I also need help on identifying the wires on the wiring harness. I also read a post about new harnesses being available at YearOne. I saw a couple, but does anyone know if they have the complete wiring harness available?









Any finally, is there a place where I can buy just the lower rear portion of the front fenders? Mine are somewhat rusty with lots of bondo. But, generally the fender itself looks pretty good, just the lower rear portion is a mess.

Thanks for any help/pointers you can provide.


----------



## VettenGoat (Jun 19, 2007)

Can't help ya with the A/C stuff, but can definately say the harnesses are available. I replaced both my interior/fusebox harness and the motor harnes with wiring I got from M&H. Both were terrific matches to the original, plus the quality of the harnesses was surpassed only by the tech support I got during the installs. Highly recommend ya give them a call. I suspect Year One gets their harness from either M&H or Lectric anyhow, so you might as well cut out the middle man and put that extra money into others parts you'll need.
Good luck//Mike


----------



## geeteeohguy (Feb 2, 2008)

Your AC appears to be original. You can confirm it by looking insided the car: It'll have round vents in each corner of the dash. Non-AC cars do not have these vents. Also, the heater controls on the dash will have an extra area for the AC control.
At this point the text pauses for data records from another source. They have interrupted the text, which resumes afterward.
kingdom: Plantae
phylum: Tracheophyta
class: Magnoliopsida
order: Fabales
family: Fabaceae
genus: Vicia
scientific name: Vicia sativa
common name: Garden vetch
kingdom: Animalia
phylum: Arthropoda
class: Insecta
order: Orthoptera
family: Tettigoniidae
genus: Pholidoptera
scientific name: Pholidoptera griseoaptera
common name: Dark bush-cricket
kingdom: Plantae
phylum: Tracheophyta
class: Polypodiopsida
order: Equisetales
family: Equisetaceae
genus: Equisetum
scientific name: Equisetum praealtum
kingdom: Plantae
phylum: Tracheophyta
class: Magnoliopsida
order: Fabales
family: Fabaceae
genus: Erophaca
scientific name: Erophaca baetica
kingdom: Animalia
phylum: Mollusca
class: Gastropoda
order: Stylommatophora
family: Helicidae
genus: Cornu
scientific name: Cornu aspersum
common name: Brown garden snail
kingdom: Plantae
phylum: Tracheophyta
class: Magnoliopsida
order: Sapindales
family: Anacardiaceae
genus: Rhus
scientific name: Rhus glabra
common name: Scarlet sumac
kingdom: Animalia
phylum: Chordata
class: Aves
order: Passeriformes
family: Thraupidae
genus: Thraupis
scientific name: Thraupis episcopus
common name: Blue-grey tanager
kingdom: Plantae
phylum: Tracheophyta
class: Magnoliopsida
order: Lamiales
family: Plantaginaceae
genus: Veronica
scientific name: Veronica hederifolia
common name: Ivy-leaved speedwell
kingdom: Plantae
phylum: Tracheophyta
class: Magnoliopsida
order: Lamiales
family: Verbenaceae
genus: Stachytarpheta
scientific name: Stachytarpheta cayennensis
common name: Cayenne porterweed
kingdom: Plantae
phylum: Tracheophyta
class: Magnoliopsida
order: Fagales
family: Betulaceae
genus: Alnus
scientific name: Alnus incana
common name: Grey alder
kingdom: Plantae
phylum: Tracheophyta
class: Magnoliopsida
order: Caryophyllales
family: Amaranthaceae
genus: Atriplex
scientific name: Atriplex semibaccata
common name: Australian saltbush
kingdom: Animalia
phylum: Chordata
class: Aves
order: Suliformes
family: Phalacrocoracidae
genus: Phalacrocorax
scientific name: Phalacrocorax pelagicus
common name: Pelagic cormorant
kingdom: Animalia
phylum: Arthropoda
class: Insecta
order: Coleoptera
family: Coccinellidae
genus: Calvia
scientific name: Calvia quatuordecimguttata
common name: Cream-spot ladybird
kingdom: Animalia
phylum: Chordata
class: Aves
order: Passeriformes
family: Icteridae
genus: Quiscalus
I recommend looking at another like car with aie or in the Factory or Restoration manuals to ID any and all missing parts. Good luck.
jeff


----------



## wytnyt (May 17, 2008)

not to hijack this thread but maybe an answer can be had onthis question i posted elsewhere
still waiting on the last part and of course its on backorder but i was looking at the water pump gaskets[2],,and i just dont see how both of them are used.
the divider plates sit inside the timing cover so a gasket cant go in between them,,so whats up?
this is the first 67 block ive done so im not totally dumb as ive done several newer ones.
can anyone tell me what im missing?
thx in advance


----------



## Fred007 (Jul 23, 2008)

FYI: I found the lower fender pieces at paddockparts.com and they seem fairly reasonable.

Here is the heater control, don't have any good pics of the vents and I am working on the car in a different place so can't easily check. I only saw the "Out" and "Inside" with nothing like "cool" that stood out.










Anyone out there have factory AC that could shoot me a pic of the AC stuff on the firewall? Was not thinking about air in the rebuild, but am now considering it.


----------



## wytnyt (May 17, 2008)

heres 1


----------



## Rukee (Feb 8, 2007)

Phear the ole skool ribbed valve covers!


----------



## wytnyt (May 17, 2008)

Rukee said:


> Phear the ole skool ribbed valve covers!


there was a time when they looked good but 10 years of sitting shows,,,still hard to believe the motor still runs great...,,just need to get my new motor together


----------



## Fred007 (Jul 23, 2008)

Thanks a lot, that helps a bunch. I guess I would have figured out there was no blower motor at some point...


----------



## geeteeohguy (Feb 2, 2008)

Fred: after seeing your dash photos, I can verify what I suspected earlier: YOU HAVE A FACTORY A/C CAR!!! If it were me, I would DEFINATLY restore the ac system and get it working.


----------



## Fred007 (Jul 23, 2008)

geeteeohguy said:


> Fred: after seeing your dash photos, I can verify what I suspected earlier: YOU HAVE A FACTORY A/C CAR!!! If it were me, I would DEFINATLY restore the ac system and get it working.


How unusual is factory AC? After I kinda figured out that was what it was (certainly was not expecting it) I thought it would be good to restore it if possible. It seems I am missing the blower motor assembly and possibly some framing around it.

Anyone deal with frankspontiacparts.com? I'll check locally, but I've not had any success with my local scrapyards trying to find stuff like this.


----------



## Rukee (Feb 8, 2007)

Factory air on a `65 is kinda rare! Try The Parts Place Inc Dot Com also, out of norther Ill. They have alot of parts available. I do believe any `65 A-body A/C body parts are the same. If I'm wrong maybe someone could correct me.


----------